- [GIVEN TASK]:
In the text on intellectual property law, how long has Asbell taught as an adjunct professor of law at Cardozo?

- [DOCUMENT SEGMENT]:
--- Start ---

Intellectual property law rewards creativity, protecting the innovations that can transform industries. For Asbell, the broadness of the practice means his day-to-day is spent working in a wide range of fields, alongside many different kinds of people.

“It can be a startup or an individual entrepreneur, it could be a big multinational company, and it could be anywhere in between,” he explained. “It could be someone in New York City, and it could be someone in China.The issues can be as basic as protecting aspects of a creative work, a new brand, or a new technology or invention in one country or the world, or addressing more complex cross-border agreements and disputes.”

One of the main skills he puts to use: the ability to speak different languages. While sometimes that’s literal in international intellectual property law, mostly it means understanding an industry’s culture and lingo.

“We have to communicate to people in a language they understand and that means being flexible and changing how you speak with one person versus another, depending on their perspective and experience” he said. “The problems and the work that we do to resolve them change, and how we communicate about it changes based on who they are, what industry they’re in, where they're from, and what they understand about the law.”

Mastering Intellectual Property Law

An important part of Asbell’s career has been teaching and mentoring young attorneys and law students (While he was working with students during their externships at a former firm, one encouraged him to consider adding educator to his resume. He listened). For the past five plus years, he’s taught as an adjunct professor of law at Cardozo, the same school where he earned his J.D.

His experience teaching and practicing law has shown him why LL.M. programs specializing in intellectual property are so critical.

“For people who are interested in this area, what has been taught and what is taught are often grossly insufficient,” Asbell said. “It's a survey course in many law schools, so students just get a basic overview. There's not a lot of practical training to help them understand how they practice it and how it ties to what clients are trying to achieve. That is not what it's like in the actual field. ”

Ideally, law graduates would leave with the understanding and knowledge they need for Day 1 of their career, but Asbell doesn’t always find that to be the case. Often, intellectual property law ends up being learned on the job, which means a firm or other lawyers provide the real training. As an educator and alum, Asbell knows how Cardozo is taking a different approach—and how that approach is making an impact on students.

“The depth and breadth of intellectual property courses offered by Cardozo is something that attracted me, and I took great advantage of it as a student there,” Asbell said. “I think the online LL.M. is an extension of that. This better equips a student to actually be able to leave the school, start a job, and be useful."

--- End ---

- [MATERIAL PROVIDED]:
--- Start ---

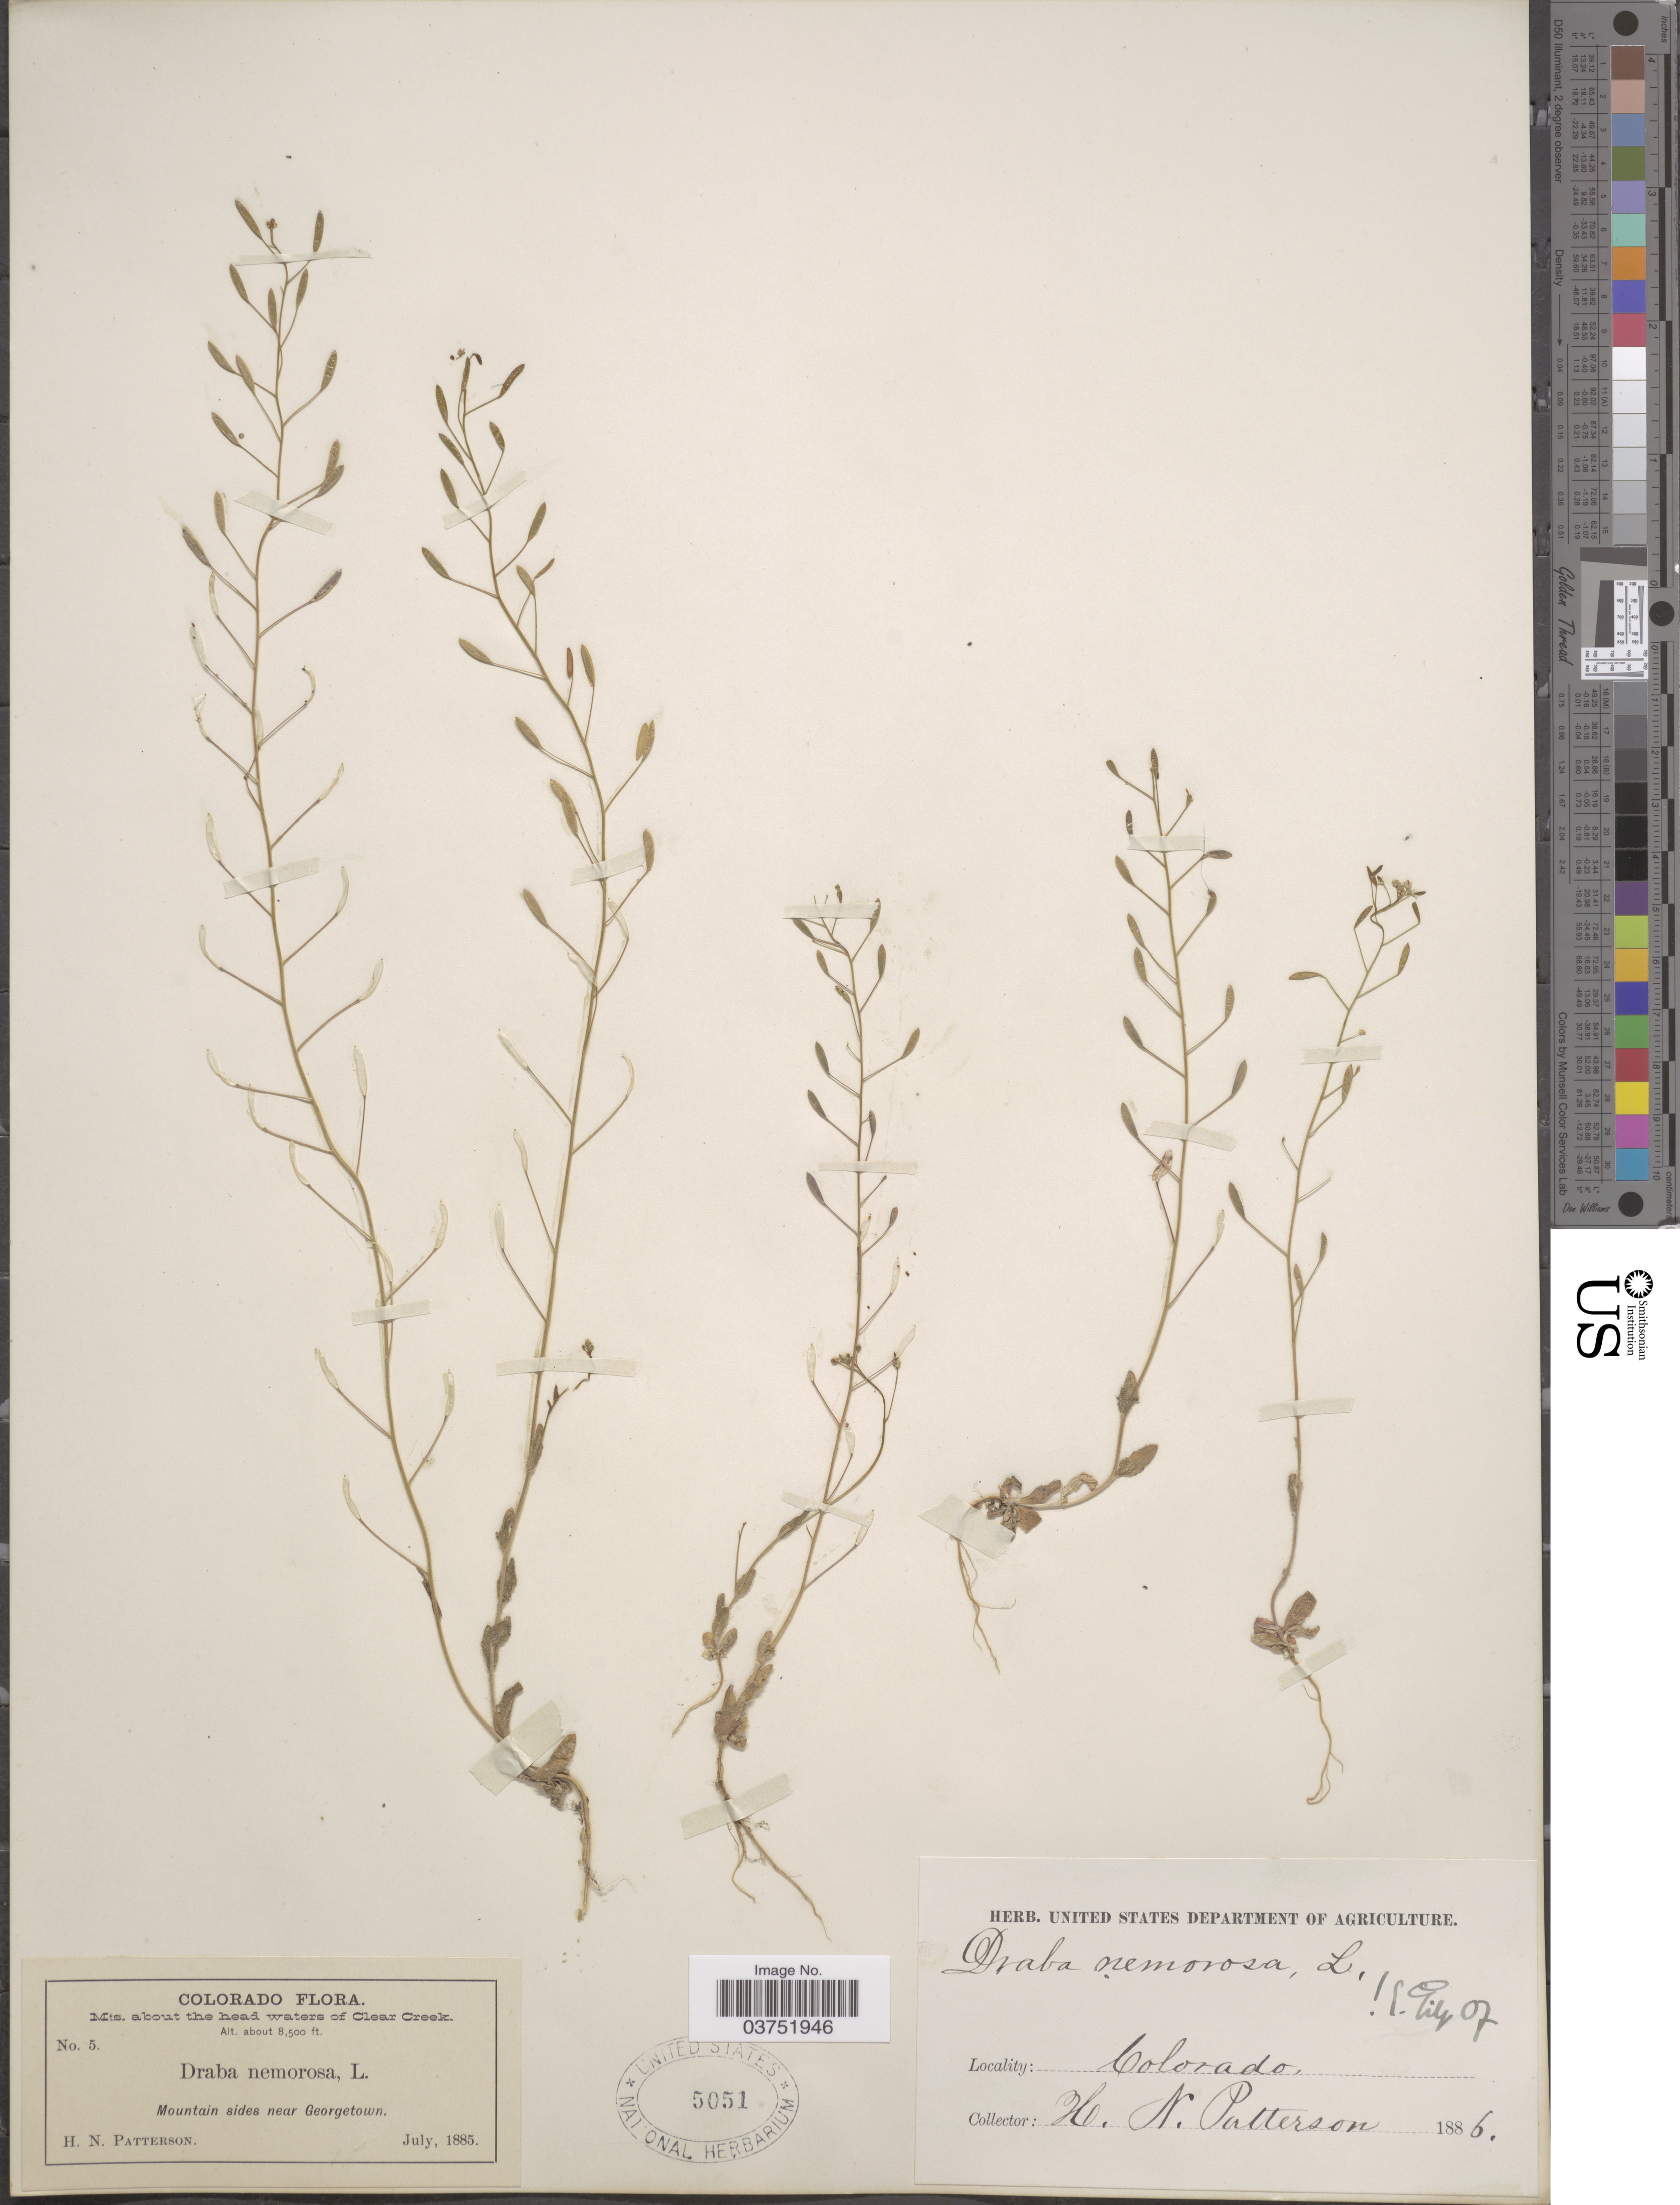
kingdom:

--- End ---

- [EXERCISE SOLUTION]:
For the past five plus years.